CS 527A, Spring 2002, Homework 1


Due on Wednesday January 23rd. Last day for late assignments is Monday January 28. Late assignments can be submitted up until 4pm but you must attend class if you are to submit an assignment anytime after 12:45pm on Monday.

A signed cover sheet for Homework 1 must be submitted with your homework.

For all homeworks in CS 527A you will always be given the option of replacing it by Choose Your Own Adventure in which you design your own homework related to the same topic being covered in the homework. As an example, for Homework 1 you could pick a different game than Othello. More significant variations are also allowed. You must get approval from Dr. Goldman for any Choose Your Own Adventure homework. This can be done by submitting a proposal via email or by an appointment.
In this homework you will implement the game learner described in class to learn to play Othello. The rules for Othello can be found at http://www.pressmangames.com/instructions/instruct_othello.html. The learner will be the white player. I recommend that you complete the components in the following order. Note that the first two steps which relate to Othello don't depend upon the lecture material so you can get started right away.
  1. (15 pts) Build the components needed that are specific to Othello. This includes:

    Spend some time thinking about how to structure your code. For example, to determine if a move is legal and to update the board given a legal move, it would be useful to have a method that takes a board, a move, and a direction (which can be specified as an change in the x of -1,0, or 1, and a change in y direction of -1, 0, or 1) and returns how many discs would be flipped in that direction for the given move.

  2. (10 pts) Implement a greedy opponent to train against which always picks a legal move that maximizes the number of discs flipped.

  3. (30 pts) Implement the learning algorithm given in class using the following 8 features: the number of spaces occupied by a white disc, the number of spaces occupied by a black disc, the number of corners occupied by a white disc, the number of corners occupied by a black disc, the number of non-corner edge spaces occupied by a white disc, the number of non-corner edge spaces occupied by a black disc, the number of spaces diagonally one away from the corner occupied by a white disc, the number of spaces diagonally one away from the corner occupied by a black disc, the number of spaces adjacent to an edge space that are occupied by a white disc, and the number of spaces adjacent to an edge space that are occupied by a black disc.

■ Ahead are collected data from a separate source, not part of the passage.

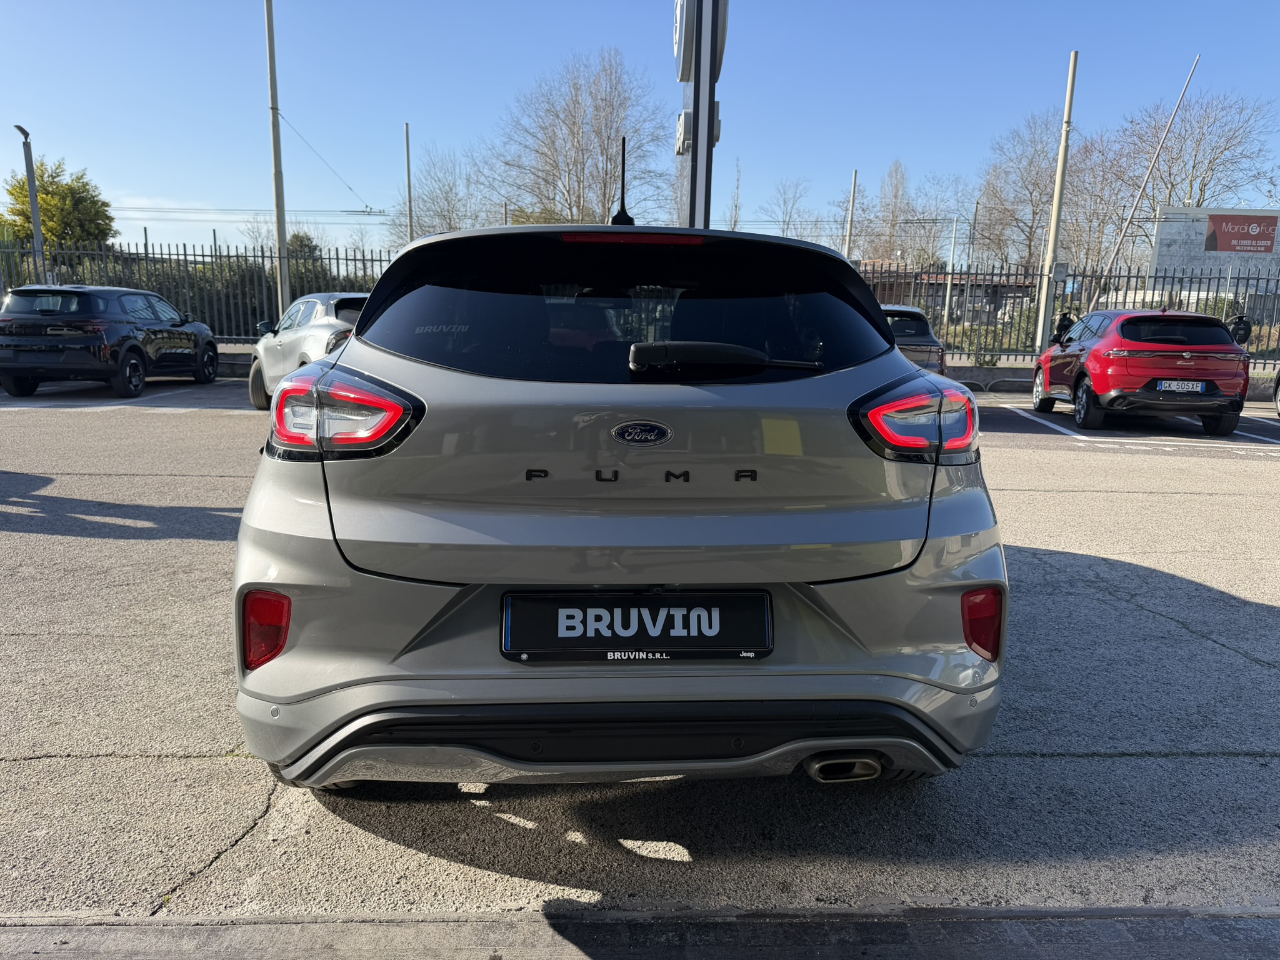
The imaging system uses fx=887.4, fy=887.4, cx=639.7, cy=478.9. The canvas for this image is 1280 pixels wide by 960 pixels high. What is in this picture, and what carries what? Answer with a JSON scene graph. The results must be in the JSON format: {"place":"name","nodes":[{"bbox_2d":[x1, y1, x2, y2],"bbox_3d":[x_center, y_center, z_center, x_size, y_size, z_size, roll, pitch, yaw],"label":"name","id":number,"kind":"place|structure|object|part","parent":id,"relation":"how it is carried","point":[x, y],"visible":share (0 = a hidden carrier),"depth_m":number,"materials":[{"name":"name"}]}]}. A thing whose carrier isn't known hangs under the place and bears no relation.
{"place":"outdoors","nodes":[
{"label":"outdoors","id":0,"kind":"place"},
{"bbox_2d":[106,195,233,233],"label":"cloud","id":1,"kind":"structure","parent":0,"point":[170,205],"materials":[{"name":"white"}]},
{"bbox_2d":[0,378,1279,938],"label":"parking lot","id":2,"kind":"structure","parent":0,"point":[1190,590],"materials":[{"name":"grey asphalt"}]},
{"bbox_2d":[0,283,218,397],"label":"black suv","id":3,"kind":"object","parent":2,"relation":"on","point":[134,361],"visible":0.99,"depth_m":12.22,"materials":[{"name":"black metal"}]},
{"bbox_2d":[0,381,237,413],"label":"parking line","id":4,"kind":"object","parent":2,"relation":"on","point":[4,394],"visible":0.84,"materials":[{"name":"white paint"}]},
{"bbox_2d":[245,292,371,410],"bbox_3d":[-3.443,-1.578,10.927,1.661,1.421,4.244,-6,13,-34],"label":"silver car","id":5,"kind":"object","parent":2,"relation":"on","point":[311,299],"visible":0.39,"depth_m":10.29,"materials":[{"name":"metal"}]},
{"bbox_2d":[231,181,1010,794],"bbox_3d":[-0.110,-0.353,4.228,1.927,1.782,5.015,1,11,-1],"label":"silver car","id":6,"kind":"object","parent":2,"relation":"on","point":[350,356],"visible":0.97,"depth_m":2.27,"materials":[{"name":"grey metal"}]},
{"label":"taillight","id":7,"kind":"part","parent":6,"relation":"part of","materials":[{"name":"red plastic"}]},
{"bbox_2d":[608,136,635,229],"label":"car antenna","id":8,"kind":"object","parent":6,"relation":"on","point":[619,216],"visible":0.8,"depth_m":3.66,"materials":[{"name":"black"}]},
{"label":"window","id":9,"kind":"part","parent":6,"relation":"part of","materials":[{"name":"black glass"}]},
{"bbox_2d":[501,591,772,661],"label":"license plate","id":10,"kind":"object","parent":6,"relation":"attached to","point":[547,600],"visible":0.98,"depth_m":2.19,"materials":[{"name":"black plastic"}]},
{"label":"wiper","id":11,"kind":"part","parent":6,"relation":"part of","materials":[{"name":"black plastic"}]},
{"label":"taillight","id":12,"kind":"part","parent":6,"relation":"part of","materials":[{"name":"red plastic"}]},
{"bbox_2d":[0,905,1279,959],"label":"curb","id":13,"kind":"structure","parent":2,"relation":"on","point":[1149,945],"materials":[{"name":"grey concrete"}]},
{"bbox_2d":[878,303,948,375],"bbox_3d":[3.456,-1.997,13.707,1.633,1.418,4.568,1,11,-1],"label":"dark car","id":14,"kind":"object","parent":2,"relation":"on","point":[923,329],"visible":0.27,"depth_m":12.16,"materials":[{"name":"metal"}]},
{"bbox_2d":[1051,311,1077,344],"bbox_3d":[7.124,-2.144,14.895,0.590,1.306,0.711,5,12,19],"label":"person","id":15,"kind":"object","parent":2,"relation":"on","point":[1064,321],"visible":0.48,"depth_m":14.70},
{"bbox_2d":[1030,305,1249,435],"bbox_3d":[6.578,-1.587,12.093,1.612,1.479,4.395,3,11,9],"label":"red car","id":16,"kind":"object","parent":2,"relation":"on","point":[1093,353],"visible":0.98,"depth_m":10.69,"materials":[{"name":"red paint"}]},
{"bbox_2d":[1153,379,1209,392],"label":"license plate","id":17,"kind":"object","parent":16,"relation":"attached to","point":[1175,383],"visible":0.97,"depth_m":10.41,"materials":[{"name":"white metal"}]},
{"bbox_2d":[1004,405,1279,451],"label":"parking line","id":18,"kind":"object","parent":2,"relation":"on","point":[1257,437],"visible":0.83,"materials":[{"name":"white paint"}]},
{"bbox_2d":[1226,313,1251,345],"bbox_3d":[9.591,-2.054,14.435,0.563,1.242,0.706,4,11,17],"label":"person","id":19,"kind":"object","parent":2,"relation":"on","point":[1244,329],"visible":0.52,"depth_m":14.16},
{"bbox_2d":[1272,369,1279,415],"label":"car","id":20,"kind":"object","parent":2,"relation":"on","point":[1278,402],"visible":1,"depth_m":12.36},
{"bbox_2d":[0,0,1279,270],"label":"sky","id":21,"kind":"structure","parent":0,"point":[420,98],"materials":[{"name":"blue"}]},
{"bbox_2d":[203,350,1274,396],"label":"low wall","id":22,"kind":"structure","parent":0,"point":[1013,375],"depth_m":16.06,"materials":[{"name":"grey concrete"}]},
{"bbox_2d":[863,264,1038,323],"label":"building","id":23,"kind":"structure","parent":0,"point":[987,286],"materials":[{"name":"brick"}]},
{"label":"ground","id":24,"kind":"structure","parent":0},
{"bbox_2d":[15,124,47,281],"bbox_3d":[-13.389,-5.107,19.727,0.382,5.027,0.646,1,11,-1],"label":"lamp post","id":25,"kind":"object","parent":24,"relation":"on","point":[38,221],"visible":0.69,"depth_m":19.56,"materials":[{"name":"grey metal"}]},
{"bbox_2d":[0,158,115,251],"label":"tree","id":26,"kind":"object","parent":24,"relation":"on","point":[51,229],"visible":0.7,"depth_m":30.26,"materials":[{"name":"green plant"}]},
{"bbox_2d":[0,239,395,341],"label":"metal fence","id":27,"kind":"object","parent":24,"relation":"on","point":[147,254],"visible":0.53,"depth_m":18.75,"materials":[{"name":"metal"}]},
{"bbox_2d":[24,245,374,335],"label":"hedge","id":28,"kind":"object","parent":24,"relation":"on","point":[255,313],"visible":0.28,"depth_m":22.76,"materials":[{"name":"green plant"}]},
{"bbox_2d":[265,0,291,313],"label":"utility pole","id":29,"kind":"object","parent":24,"relation":"on","point":[271,71],"visible":0.91,"depth_m":18.88,"materials":[{"name":"grey metal"}]},
{"bbox_2d":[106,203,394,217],"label":"overhead wire","id":30,"kind":"object","parent":29,"relation":"attached to","point":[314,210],"visible":0.88,"depth_m":28.92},
{"bbox_2d":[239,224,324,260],"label":"tree","id":31,"kind":"object","parent":24,"relation":"on","point":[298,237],"visible":0.3,"depth_m":35.75,"materials":[{"name":"green plant"}]},
{"bbox_2d":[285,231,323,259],"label":"shrub","id":32,"kind":"object","parent":24,"relation":"on","point":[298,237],"visible":0.29,"depth_m":34.85,"materials":[{"name":"green plant"}]},
{"bbox_2d":[403,122,413,245],"bbox_3d":[-7.241,-7.563,27.924,0.205,7.010,0.265,1,11,-1],"label":"pole","id":33,"kind":"object","parent":24,"relation":"on","point":[409,202],"visible":0.58,"depth_m":27.60,"materials":[{"name":"grey metal"}]},
{"bbox_2d":[392,143,491,245],"bbox_3d":[-9.715,-12.004,44.940,6.698,9.140,6.355,10,14,39],"label":"bare tree","id":34,"kind":"object","parent":24,"relation":"on","point":[446,197],"visible":0.69,"depth_m":43.91,"materials":[{"name":"plant"}]},
{"bbox_2d":[493,49,671,229],"bbox_3d":[-2.631,-12.750,40.921,9.343,12.631,8.859,10,14,38],"label":"bare tree","id":35,"kind":"object","parent":24,"relation":"on","point":[608,138],"visible":0.89,"depth_m":39.33,"materials":[{"name":"plant"}]},
{"bbox_2d":[673,0,727,229],"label":"sign pole","id":36,"kind":"object","parent":24,"relation":"on","point":[703,117],"visible":0.55,"depth_m":9.16,"materials":[{"name":"grey metal"}]},
{"bbox_2d":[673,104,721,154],"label":"sign","id":37,"kind":"object","parent":36,"relation":"attached to","point":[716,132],"visible":0.38,"depth_m":9.92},
{"bbox_2d":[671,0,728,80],"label":"round sign","id":38,"kind":"object","parent":36,"relation":"attached to","point":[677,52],"visible":0.69,"depth_m":9.68,"materials":[{"name":"white"}]},
{"bbox_2d":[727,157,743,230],"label":"bare tree","id":39,"kind":"object","parent":24,"relation":"on","point":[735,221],"visible":0.51,"depth_m":46.47,"materials":[{"name":"plant"}]},
{"bbox_2d":[756,176,815,240],"bbox_3d":[9.184,-14.008,55.493,5.104,9.315,5.383,9,14,36],"label":"bare tree","id":40,"kind":"object","parent":24,"relation":"on","point":[782,229],"visible":0.68,"depth_m":54.68,"materials":[{"name":"plant"}]},
{"bbox_2d":[843,170,859,258],"bbox_3d":[6.844,-7.107,29.150,0.229,5.829,0.357,1,11,-1],"label":"pole","id":41,"kind":"object","parent":24,"relation":"on","point":[852,202],"visible":0.55,"depth_m":28.84,"materials":[{"name":"grey metal"}]},
{"bbox_2d":[862,160,916,265],"bbox_3d":[15.770,-14.419,55.582,4.295,10.496,4.405,9,13,34],"label":"bare tree","id":42,"kind":"object","parent":24,"relation":"on","point":[891,235],"visible":0.79,"depth_m":54.73,"materials":[{"name":"plant"}]},
{"bbox_2d":[893,167,969,270],"bbox_3d":[18.131,-14.235,55.843,5.808,10.343,5.777,10,14,40],"label":"bare tree","id":43,"kind":"object","parent":24,"relation":"on","point":[931,229],"visible":0.79,"depth_m":55.02,"materials":[{"name":"plant"}]},
{"bbox_2d":[943,213,958,333],"bbox_3d":[11.239,-7.206,32.311,0.298,5.196,0.518,1,11,-1],"label":"pole","id":44,"kind":"object","parent":24,"relation":"on","point":[947,297],"visible":0.88,"depth_m":32.16,"materials":[{"name":"metal"}]},
{"bbox_2d":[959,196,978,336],"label":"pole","id":45,"kind":"object","parent":24,"relation":"on","point":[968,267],"visible":0.88,"depth_m":31.11,"materials":[{"name":"metal"}]},
{"bbox_2d":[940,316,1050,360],"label":"shrub","id":46,"kind":"object","parent":24,"relation":"on","point":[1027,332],"visible":0.33,"depth_m":21.36,"materials":[{"name":"green plant"}]},
{"bbox_2d":[974,110,1070,272],"bbox_3d":[21.574,-13.673,48.409,6.819,12.084,6.845,11,14,40],"label":"bare tree","id":47,"kind":"object","parent":24,"relation":"on","point":[1029,227],"visible":0.77,"depth_m":47.53,"materials":[{"name":"brown plant"}]},
{"bbox_2d":[1033,49,1078,348],"bbox_3d":[8.509,-5.605,18.198,0.308,6.759,0.435,1,11,-1],"label":"pole","id":48,"kind":"object","parent":24,"relation":"on","point":[1055,202],"visible":0.93,"depth_m":18.20,"materials":[{"name":"metal"}]},
{"bbox_2d":[857,261,1279,364],"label":"metal fence","id":49,"kind":"object","parent":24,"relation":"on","point":[992,275],"visible":0.59,"depth_m":18.21,"materials":[{"name":"metal"}]},
{"bbox_2d":[1060,128,1143,283],"bbox_3d":[24.408,-13.051,47.467,5.640,10.651,5.668,11,15,41],"label":"bare tree","id":50,"kind":"object","parent":24,"relation":"on","point":[1095,229],"visible":0.74,"depth_m":46.55,"materials":[{"name":"brown plant"}]},
{"bbox_2d":[1092,51,1202,299],"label":"pole","id":51,"kind":"object","parent":24,"relation":"on","point":[1135,205],"visible":0.92,"depth_m":22.90,"materials":[{"name":"grey metal"}]},
{"bbox_2d":[1111,87,1279,254],"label":"bare tree","id":52,"kind":"object","parent":24,"relation":"on","point":[1225,149],"visible":0.79,"depth_m":45.82,"materials":[{"name":"plant"}]},
{"bbox_2d":[1148,207,1279,291],"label":"billboard","id":53,"kind":"object","parent":24,"relation":"on","point":[1159,259],"visible":0.79,"depth_m":30.54},
{"bbox_2d":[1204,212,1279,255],"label":"sign","id":54,"kind":"object","parent":53,"relation":"attached to","point":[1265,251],"visible":0.97,"depth_m":32.03,"materials":[{"name":"red"}]}
]}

    In implementing your algorithm use a learning rate of 0.1 and start all weights at 0. Also be sure to normalize all of the feature values to be in the range of 0 to 1. Use 100 as the board value for a winning final board and -100 as the board value for a losing final board. Finally, for each game you should use the game from the view of the black player and the white player as training data. This really helps decrease training time when the strategy does not depend very much on which player goes first. In the games have the white player (i.e. the learner) go first every other round. Train your learner until it is no longer improving its performance.

  4. (15 pts) You should write a short report that has the following information. Be sure that all plots are clearly labeled.

  5. (30 pts) Consider at least two significant variations to what you have done to explore further. Think about variations that either enable the learner to obtain a better performance level (in terms of the percentage of games won) or speed-up training time (perhaps at the cost of performance). For example, you could study how varying the learning rate affects performance, you could see how varying/changing the features affects performance, you could study modifications to the value given to the final game board, you could add a component to pick a different starting board state for training, you could incorporate look-ahead in choosing the move, you could use different opponents to train agains. While I've given a lot of examples, there are many more variations that are not listed that you could consider. Be creative --- Think about something you would be curious about and try it. If you have any uncertainties about something you are considering just ask Dr. Goldman.

    Along with including additional plots, you should provide a 1-2 page write-up that clearly describes the changes you made, and discusses the affect these changes had on the learning quality and training time. Be sure to independently test each of the changes (and also together if you would like) to understand how the each affects the performance. It is not necessary that your changes improve performance as long as you explain why you thought they would help and then explain what happened.